To address what are often well-meaning concerns from strangers, Ortiz gives kids ID badges that display parental permission for independent activities.
“It’s up to parents to decide when to give their kids some independence. And it’s up to the government to swoop in only when kids are in grave danger. Not anytime they walk to the dollar store,” wrote Lenore Skenazy in a post for Let Grow, the nonprofit she co-founded to support parents giving kids more independence and free play.
Ortiz proposes reframing the way that parents and communities assess benefits and risks of activities like letting a child venture out to a store alone. “If I don’t allow it, that has its own kind of risk — kids are less mature and less capable; they have worse social skills,” he said. When viewing lack of independence as a risk, keeping kids from solitary, independent activities no longer seems like a straightforward choice.

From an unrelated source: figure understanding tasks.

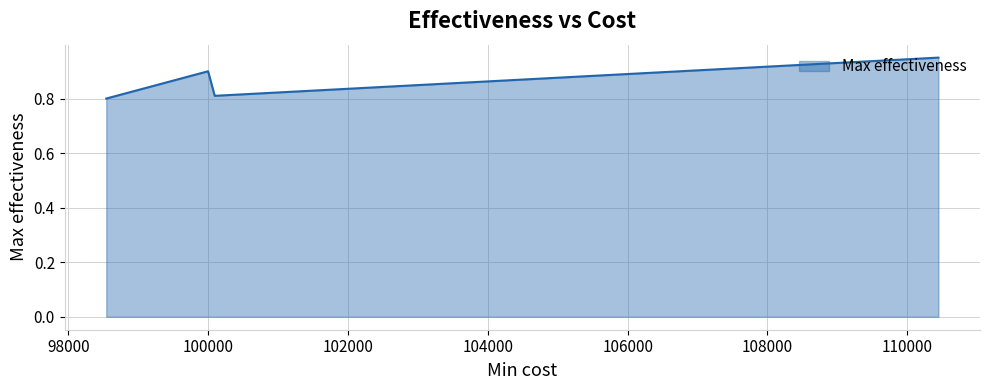

How many values are between 0 and 1?

4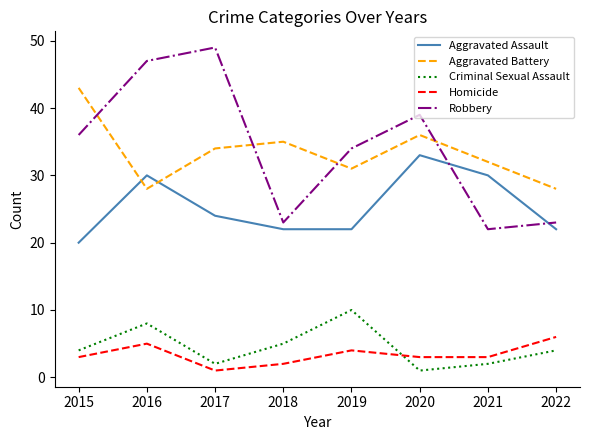

What value does the Aggravated Battery series have at 2017, to the nearest 5?

35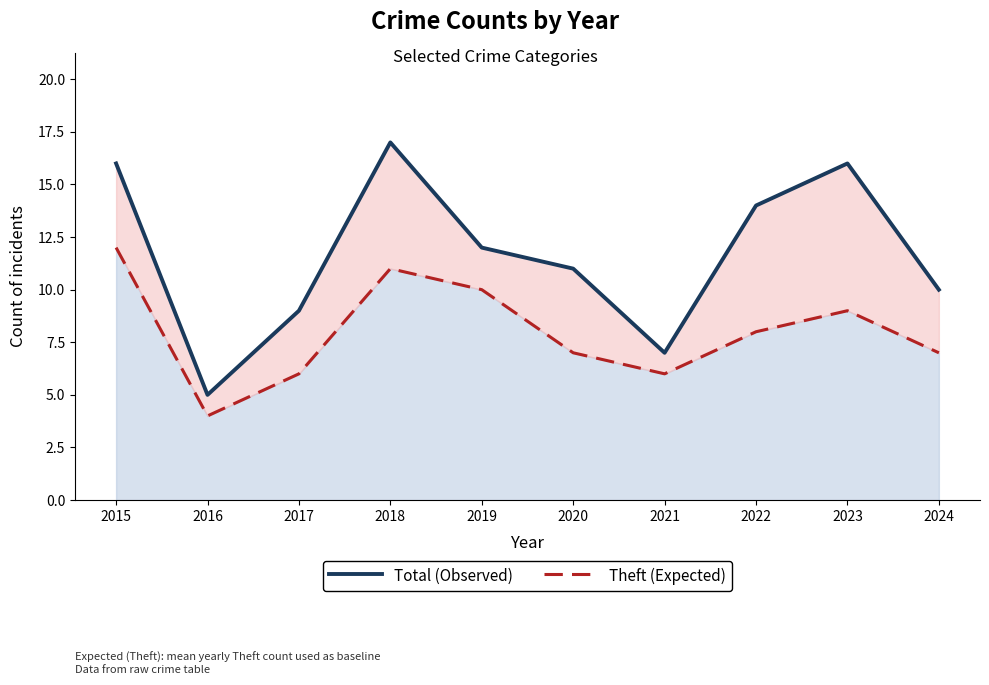

True or false: Theft (Expected) and Total (Observed) intersect in this chart.

False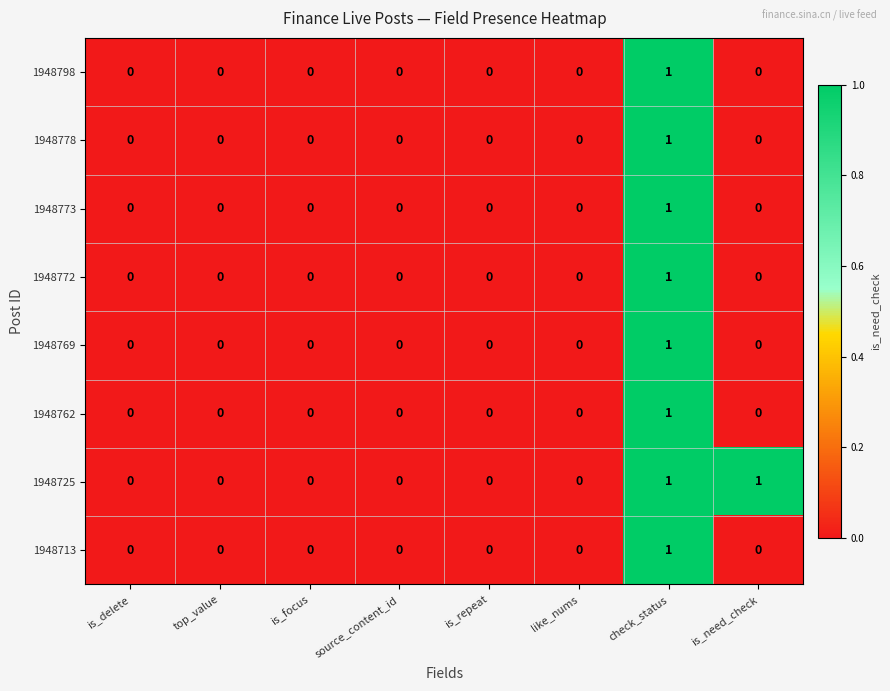

Which series has the largest total across all categories?

1948725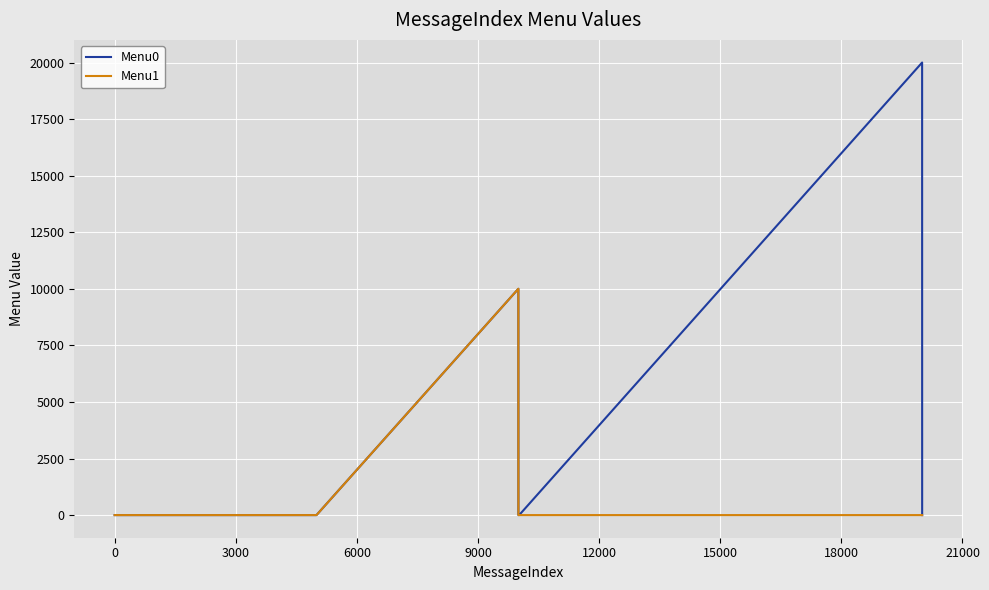

List the series in order of their peak value, lowest first.

Menu1, Menu0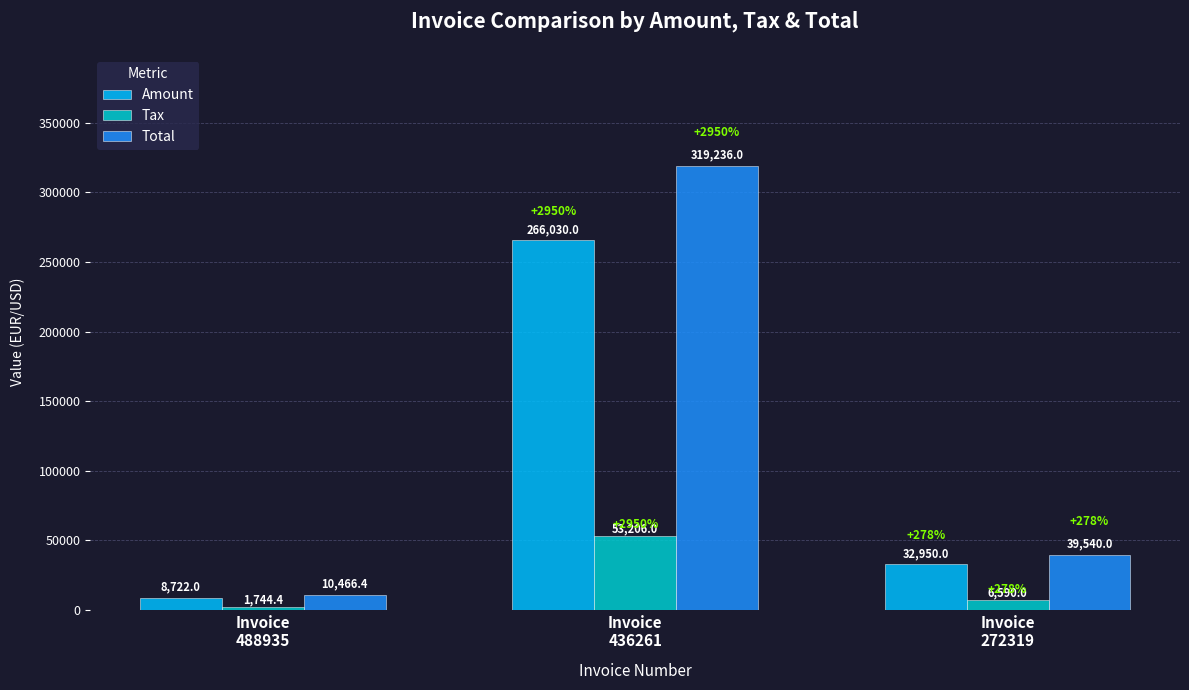

How many bars are there in each group?

3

It comes down to teaching kids how to make good judgments, whether it’s regarding safety or navigating conversations with adults. Stratyner said: “Kids who can do that become adults who can do that.”
Modern parenting already faces immense challenges in resisting unhealthy cultural norms, Ortiz noted. Adding legal barriers or the fear of legal consequences further exacerbates the problem, discouraging the efforts that support children’s development. And calling law enforcement when a child is not in imminent risk can potentially lead to even more significant consequences that could harm the entire family. “Taking a completely normal developmental experience and criminalizing it is a horrible precedent,” Ortiz said.
The police, according to news reports, expressed concerns about Soren being kidnapped or getting hit by a car. Yet nobody else on social media seemed to share their concerns; the public conversation around the incident has been dominated by overwhelming support for Patterson.
Patterson has declined to sign a “safety plan” proposed by a child welfare case manager. The plan included placing a GPS tracker on Soren’s phone and assigning a “safety person” to supervise her children whenever she left the house. “But I feel it’s more important to stand up for what we believe in,” she told Business Insider.
Supported by the nonprofit ParentsUSA, Patterson is disputing the charges, arguing that she has a right to raise her children without undue government interference. The organization has raised more than $60,000 through GoFundMe for her legal defense.